Web applications are evolving away from serving templated HTML and towards being split into an API backend and a static HTML or JavaScript frontend. This repository studies the trade-offs between multiple python webapp architectures for the modern API backend. In trying fastapi, I am attempting to address three problems with Django WSGI:

  • Because of the GIL, multi-threading is just a way to avoid blocking and achieve concurrency, and so operating systems threads do not lead to true parallelism.

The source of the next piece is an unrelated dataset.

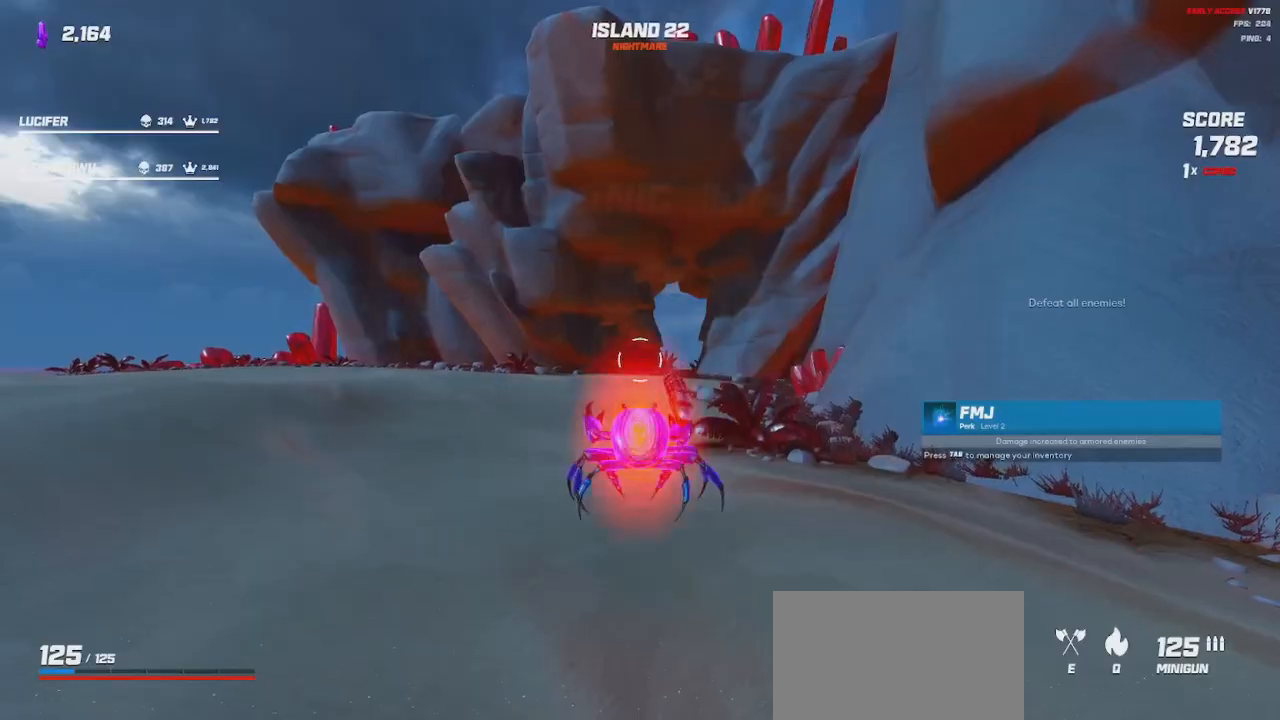
{"keys": ["a", "shift", "w"], "mouse": [], "events": [[234, "mouse_wheel", "down"], [317, "a", "down"], [317, "shift", "down"], [367, "mouse_wheel", "up"]]}
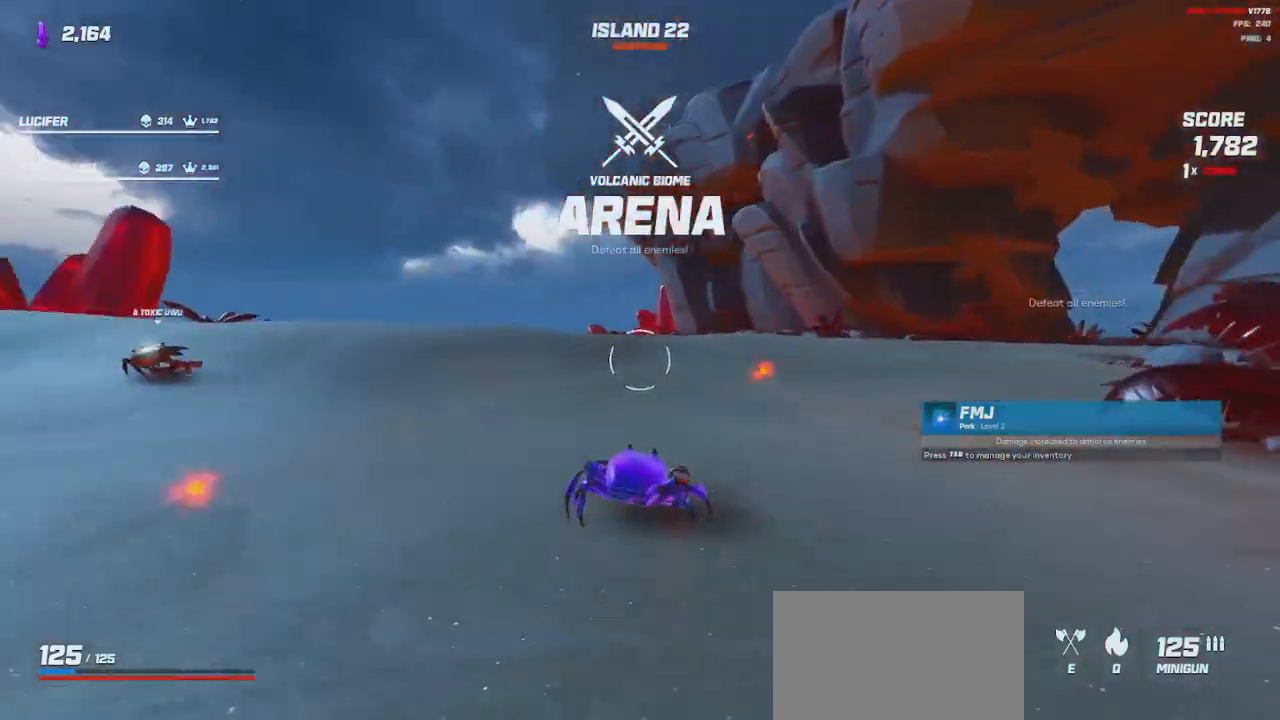
{"keys": ["a", "shift", "space", "w"], "mouse": [], "events": [[84, "a", "up"], [100, "mouse_wheel", "down"], [100, "space", "down"], [217, "space", "up"], [234, "mouse_wheel", "up"], [350, "a", "down"], [450, "space", "down"]]}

Thus asyncio and coroutines, with parallism using multiple pre-forked processes and horizontal scaling.
  • Without asyncio, the problems of managing database connections are made worse as we parallelize though multiple processes – the drivers are not built so that multiple processes can share database connections, and so pursuing parallelism through multiple processes introduces issues with connection pooling. I think AWS RDS Proxy (or pgbouncer) are good solutions here, but would like to improve things on the application side. Oracle DRCP addresses this for Oracle, but is not implemented at my workplace.
  • The Django ORM is great for developers who don’t want to think about the database and don’t know SQL, but every ORM is a "leaky abstraction". The best ORMs are aware of this, and strive to write very much like SQL to enable transfer learning. Django's ORM doesn’t fall into this camp.

Another nice to have which seems less essential to me is to have API schema generation and validation baked into the architecture. This is why fastapi is the async framework I am trying here. I know how to do this well with Django, and will reproduce the steps in the django implementation here. All of these will follow the tenets of the twelve factor app.

Implementations

Each of the sub-directories implements one combination of layers. One of these implementations will be a control cases:

  • java-spring - this combines Java/Spring 5/Spring boot and uses Liquibase to manage the schema

The following implementations are test cases:

  • django - combines gunicorn + uvicorn for Async scaling, djangorestframework, Django, and psycopg-binary.
  • fastapi-asyncpg - Combines fastapi, starlette, pydantic, and asyncpg.
  • fastapi-orm-asyncpg - Combines fastapi, starlette, pydantic, sqlalchemy ORM, and asyncpg

Additional data points in future:

  • fastapi-aiopg - Since aiopg is pure Python, we will test with pypy.
  • golang-bun - Combines golang with the leading Go ORM - bun

API

  • /version - tests basic response time
  • /fibanacci/<number> - tests what happens in asyncio when a tight computation is hit
  • /contacts/ - retrieves a list of contacts. This is carefully controlled so that it is paged, can be filtered by last name, and requires 3 queries per page, always.
  • /contacts/<id> - retrieves one contact - also requires 3 queries per result.
  • /types - returns the contact types. This is a smaller amount of JSON, and so JSON rendering should be less important. This is also a single SQL statement rather than involving joining and prefetching of related table data.

Hypothesis

My thinking is based on an analysis of aiopg vs asyncpg. With aiopg, the API calls for the use of an async for to return rows from a cursor. asyncpg has a different architecture where the connection.fetch method hides all concurrency for a block of data behind a single asynchronous coroutine:

records = await connection.fetch(sql, *params)

asyncpg may then gain performance in two ways:

  • The coroutine yields only until the rows are ready, and then it can read and return multiple rows.
  • There is less marshalling from the Record type to native Python types.

This however leads to a productivity issue for the working engineer, in that a list of records returned by asyncpg must be marshalled into the shape needed for the API response.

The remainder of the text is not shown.